## WHAT YOU SHOULD DO:
In the Waking Mars text, copy the part that begins at the words "2012 video game" and stops after "Far) by Paste.", swapping "jetpack" for "fly".

=== PASSAGE GIVEN ===

- Steam grid image
- Developer: Tiger Style
- Designers: Randy Smith David Kalina Randy O’Connor
- Artists: Amanda Williams Mallika Sundaramurthy Randy O'Connor Whitney Clayton
- Composers: Ethan Frederick Greene Scott Barber Jef Drawbaugh Randy Smith Damien Di Fede
- Platforms: Windows, OS X, Linux Android, iOS
- Release: March 2012
- Genres: Platform-adventure, Metroidvania
- Mode: Single-player

= Waking Mars =

2012 video game

Waking Mars is a 2012 platform-adventure game developed and published by Tiger Style. Players jetpack through underground Mars caves and encounter a host of alien lifeforms that operate as an ecosystem. Players must master the behaviors of these creatures to create ecosystems of their own design to survive and discover the secrets of Mars' past. The game has been nominated for Best Mobile Game and Excellence in Audio in 2012 Independent Game Festival. In June 2012, Waking Mars was also named the Best Game of 2012 (So Far) by Paste.

=== EXTRACTED RECORDS ===

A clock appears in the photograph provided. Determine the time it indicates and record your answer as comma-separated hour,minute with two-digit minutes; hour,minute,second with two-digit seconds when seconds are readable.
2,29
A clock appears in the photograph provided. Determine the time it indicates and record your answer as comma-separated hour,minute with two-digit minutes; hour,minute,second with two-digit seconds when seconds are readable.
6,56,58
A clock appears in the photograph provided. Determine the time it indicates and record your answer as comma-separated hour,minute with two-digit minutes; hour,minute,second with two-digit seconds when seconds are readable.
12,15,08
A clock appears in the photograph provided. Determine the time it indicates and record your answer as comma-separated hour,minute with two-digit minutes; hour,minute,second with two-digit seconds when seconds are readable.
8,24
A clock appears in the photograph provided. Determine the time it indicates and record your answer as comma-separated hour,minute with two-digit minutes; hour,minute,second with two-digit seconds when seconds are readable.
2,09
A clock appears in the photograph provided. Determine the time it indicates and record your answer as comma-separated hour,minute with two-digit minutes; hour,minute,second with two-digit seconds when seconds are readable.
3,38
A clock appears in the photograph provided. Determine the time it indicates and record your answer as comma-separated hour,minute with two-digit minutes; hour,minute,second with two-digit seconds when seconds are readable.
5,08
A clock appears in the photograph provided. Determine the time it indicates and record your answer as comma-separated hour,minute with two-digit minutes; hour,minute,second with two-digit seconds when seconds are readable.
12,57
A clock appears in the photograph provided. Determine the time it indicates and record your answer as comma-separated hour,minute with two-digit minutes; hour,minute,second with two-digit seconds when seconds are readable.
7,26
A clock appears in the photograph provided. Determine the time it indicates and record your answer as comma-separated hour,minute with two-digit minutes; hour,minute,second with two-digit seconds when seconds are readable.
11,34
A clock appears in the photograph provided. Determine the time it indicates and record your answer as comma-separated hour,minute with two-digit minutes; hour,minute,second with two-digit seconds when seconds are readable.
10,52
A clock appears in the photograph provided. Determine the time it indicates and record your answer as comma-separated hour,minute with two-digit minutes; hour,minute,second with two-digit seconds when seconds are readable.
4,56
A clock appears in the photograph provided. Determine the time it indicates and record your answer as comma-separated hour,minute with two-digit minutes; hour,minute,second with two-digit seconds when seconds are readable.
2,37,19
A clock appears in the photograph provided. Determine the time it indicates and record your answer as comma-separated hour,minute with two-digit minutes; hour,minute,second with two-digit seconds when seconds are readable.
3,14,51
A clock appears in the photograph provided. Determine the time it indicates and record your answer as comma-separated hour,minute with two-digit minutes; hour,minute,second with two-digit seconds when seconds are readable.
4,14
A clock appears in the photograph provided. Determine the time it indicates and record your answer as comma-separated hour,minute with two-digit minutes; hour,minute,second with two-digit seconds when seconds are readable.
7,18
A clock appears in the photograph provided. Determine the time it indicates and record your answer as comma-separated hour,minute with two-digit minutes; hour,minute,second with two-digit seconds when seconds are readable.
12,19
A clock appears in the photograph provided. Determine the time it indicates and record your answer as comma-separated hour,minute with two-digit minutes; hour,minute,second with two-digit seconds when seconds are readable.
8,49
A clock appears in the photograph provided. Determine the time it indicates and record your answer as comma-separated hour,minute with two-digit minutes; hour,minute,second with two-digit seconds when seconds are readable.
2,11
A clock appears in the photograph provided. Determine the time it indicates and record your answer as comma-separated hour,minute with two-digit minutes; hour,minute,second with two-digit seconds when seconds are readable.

===

## RESPONSE BELOW:
2012 video game

Waking Mars is a 2012 platform-adventure game developed and published by Tiger Style. Players fly through underground Mars caves and encounter a host of alien lifeforms that operate as an ecosystem. Players must master the behaviors of these creatures to create ecosystems of their own design to survive and discover the secrets of Mars' past. The game has been nominated for Best Mobile Game and Excellence in Audio in 2012 Independent Game Festival. In June 2012, Waking Mars was also named the Best Game of 2012 (So Far) by Paste.